When I'd reached for the crutches, my shirt'd risen up, revealing a huge discoloration covering half my rip cage and my hip.

I winced. "A bruise?" I tried.

"Nice try," the nurse said sternly, her good mood evaporating. "Get in the wheelchair."

I hesitated. She glared.

"Get. In."

I got in.

It was actually rather comfortable, but I didn't want her to know that. She wheeled me down the hallway, and I sighed, resigned to even more attention than I usually got. I could feel the last few people leaving staring at me, wondering what was wrong with me and if it was contagious. Wondering if I'd live and who took care of me. None of it was any of their buisness, but they wondered anyway.

Thalia had had some interesting thoughts on the subject.

"Screw 'em," she'd always laugh when she caught people staring, tossing long blond hair over one shoulder.

Remembering Thalia made my eyes well up with tears. It was impossible that she was gone - erased, except for my memory. She was like my sister - even Walter'd liked her, as much as he liked anyone.

I threw the thought of Thalia away. I silently promised myself I wouldn't think of that shooting again - not until I could without crying, not until I could without breaking down. Not until my injuries were healed. Or I was dead.
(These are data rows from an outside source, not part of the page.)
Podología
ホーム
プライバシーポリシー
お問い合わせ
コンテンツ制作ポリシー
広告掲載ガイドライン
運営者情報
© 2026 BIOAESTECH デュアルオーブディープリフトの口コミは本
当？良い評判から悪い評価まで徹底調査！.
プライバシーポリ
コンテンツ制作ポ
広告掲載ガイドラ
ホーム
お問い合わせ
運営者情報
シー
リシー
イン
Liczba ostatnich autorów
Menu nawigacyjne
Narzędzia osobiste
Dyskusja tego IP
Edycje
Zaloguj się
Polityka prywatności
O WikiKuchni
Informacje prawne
I yanked my tears back into my tear ducts, even more embarrassed now. I hated sympathy. I was a strong kid, I'd been told since I was first diagnosed. I intended to keep it that way.
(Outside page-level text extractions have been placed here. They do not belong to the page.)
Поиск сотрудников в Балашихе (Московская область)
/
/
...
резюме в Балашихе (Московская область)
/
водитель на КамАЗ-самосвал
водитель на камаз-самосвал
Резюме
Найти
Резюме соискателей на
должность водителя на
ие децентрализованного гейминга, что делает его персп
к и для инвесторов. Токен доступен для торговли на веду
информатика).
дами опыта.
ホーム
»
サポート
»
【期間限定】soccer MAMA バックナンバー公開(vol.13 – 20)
"Okay, sweetie!" The nurse chirped. She was beginning to annoy me. "Here we are!" She wheeled me into a dark room with an x-ray, and I sighed as she helped me out of the wheelchair and over to it.

I zoned out as the thing whirred over me, remembering the feel of Sylvester's hand in mine. So soft and warm - shaky, a bit, because of his endearing nervousness. It surprised me how much I liked him - after all, I'd only know him for a few weeks. But I suppose in my life, a few weeks could be all I had left.

The whirring of the x-ray stopped, and I fought to sit up, pushing the moving thing away.

The doctor and the stocky nurse were in an office connected to the room, and the doctor looked concerned - probably a bad sign, but doctors always looked concerned around me. Another side effect of MS.

"Okay-Megan, is it?-well, I've got good news and bad news."

I nodded. That's what they all said.

"The good news is that you're not dead, and this won't kill you." He smiled at me, like this was news.

"Immediately," I muttered under my breath. Besides, this was nothing compared to MS.

"Right. Well, the bad news is. . ." he hesitated, looking at the nurse. "Well, you've got two broken rips, and possibly a punctured lung. It's. . .well, it's a wonder you're not coughing up blood."

It annoyed me how much he was saying 'well'.
Then what he said hit me. "Wait, a punctured lung? You can fix that, right?"

He coughed uncomfortably. "Yes. Actually, it's not terrible. It's a very small puncture. It may not collapse; it's probably going to heal on its own. But we'll need to keep you here under observation for a few days."

I couldn't even react. "And my ribs?"

"Right. Well, they're only cracked, so they'll probably heal on their own as well in a few months. We'll need to keep ice on it, and a few painkillers? Lots of bed rest." He looked at the nurse, who jotted something down on a clipboard.

I nodded. "Okay. Why can't I just go home?"

"We need to keep you under observation," the nurse jumped in kindly.

"Fine," I said wearily. "Please take me back to my room. . ."

She helped me back into the wheelchair, and we began the trek back to my room.